Генерал достал паспорт в чёрной кожаной обложке.
— Зачем, товарищ генерал? Не надо.
Охранник переступил с ноги на ногу, но позы не изменил, продолжая стоять на вытяжку.
— Зачем? Ты чего это, боец? Вон и табличка висит «При входе предъявляйте паспорт или документ, заменяющий его». Предписание надо выполнять и всякое отступление от них недопустимо. Покажи мне, где написано, что генерал при входе не обязан предъявлять паспорт! Нигде такого не написано и не может быть написано. Или у вас есть какое-то особое предписание? Имею желание познакомиться.
— Никак нет, товарищ генерал.
— Так возьми паспорт!
Взял, как бомбу, как змею двухметроворостую, с почтением и благоговением, ибо впервые в жизни держал генеральский паспорт.
— Всё? — спросил генерал.
— Так точно, товарищ генерал.
— Ты его даже не откроешь?
— А зачем, товарищ генерал?
— Идиотский вопрос. А может быть, это вовсе и не паспорт, а чёрт знает, что. Вложил в корочки картонку и сунул тебе. А может быть, это и не мой паспорт. Ты должен убедиться, что в руках у тебя паспорт и именно мой паспорт, а не чей-то.
— Так точно, товарищ генерал!
Охранник открыл паспорт с таким почтением, с каким в мечетях открывают священную книгу, чтобы прочитать молитву. Только усилием воли он удерживал дрожь в руках. Посмотрел на фотографию, потом на суровое лицо генерала, закрыл паспорт и положил его на прежнее место. И опустил на паспорт ладонь.
— И всё? — спросил генерал.
— Так точно, товарищ генерал!
— Нет, не всё. Ты провёл эту процедуру формально. А по-настоящему ты должен был не менее трех раз глянуть на фотографию и перевести взгляд на моё лицо, обращая внимание на все мелочи, как-то овал лица, разрез глаз, форма губ и скул. У тебя не должно быть никаких сомнений, что перед тобой именно тот человек, паспорт которого ты держишь в руках. Разве вас не обучали этим элементарным вещам?
— Так точно, обучали, товарищ генерал.
— Выполнять!
Охранник думал, что на этом всё закончится.
Но он ошибался.
— А где же металлодетектор? — спросил генерал. — Неужели не выделили? Но ведь это непорядок.
— Но, товарищ генерал…
— Для тебя без разницы, стоит ли перед тобой бомж или главнокомандующий вооруженными силами России. Для тебя они все равны и ко всем должны быть одинаковые требования.
Генерал выложил на стол телефон, высыпал кучу мелочи и рядом положил связку ключей. Похлопал себя по карманам и вопросительно поглядел на охранника. Развёл руки в стороны.
— Ну, давай! Чего застыл?
Охранник вытер пот со лба, взял металлодетектор и провёл его вдоль туловища генерала. Сначала сверху вниз, потом снизу-вверх. Прибор молчал. Охранник облегчённо выдохнул.

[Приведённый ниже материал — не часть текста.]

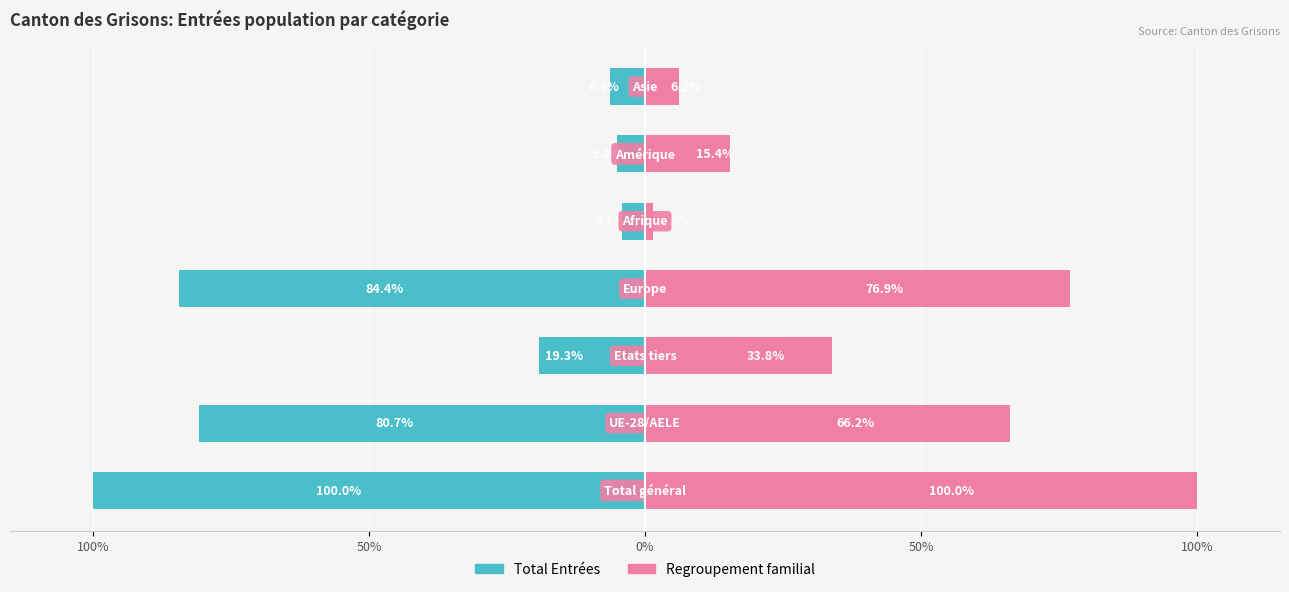

Rank the series at 5 from lowest to highest value.

Total Entrées, Regroupement familial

— Чисто, товарищ генерал. Можете проходить!
— Как проходить? А почему ты не сделал запись в книге посетителей? И отметь время прихода и ухода.
— Растерялся, товарищ генерал.
— Растерянность — прямая дорога к поражению. Запомни, боец! И не теряйся больше!

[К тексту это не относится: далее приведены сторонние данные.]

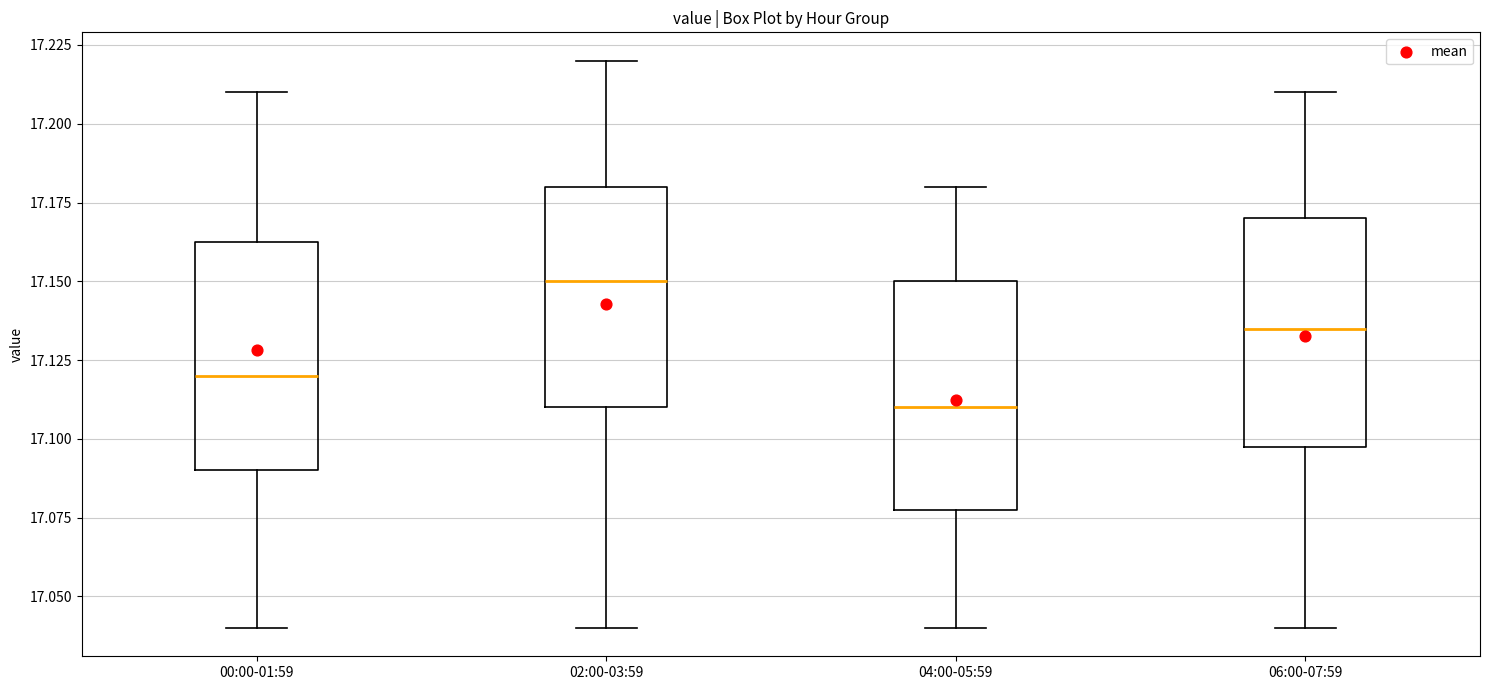

Reading left to right, read every box against the y-axis: the position of its median line, the range the box covers, and the ends of its whiskers. The values are not printed on the chart, so give them approximately, as read against the axis.

00:00-01:59: median 17.120, box 17.090 to 17.165, whiskers 17.040 to 17.210
02:00-03:59: median 17.150, box 17.110 to 17.180, whiskers 17.040 to 17.220
04:00-05:59: median 17.110, box 17.080 to 17.150, whiskers 17.040 to 17.180
06:00-07:59: median 17.135, box 17.100 to 17.170, whiskers 17.040 to 17.210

— Так точно, товарищ генерал! Разрешите присесть?
— Разрешаю! В ногах правды нет, как, в прочем, и в других частях теля. Правда — это автомат Калашникова.
Охранник сделал запись.
— В четыреста семнадцатой есть кто-нибудь?
— Так точно, товарищ генерал. Ключей нет на месте. Значит, кто-то есть. Да и время уже позднее.
— Я в четыреста семнадцатую.
Генерал свернул в коридор. Охранник достал большой белый платок и вытер лоб и щёки. И наконец-то вздохнул с облегчением. Но к кроссворду не торопился возвращаться.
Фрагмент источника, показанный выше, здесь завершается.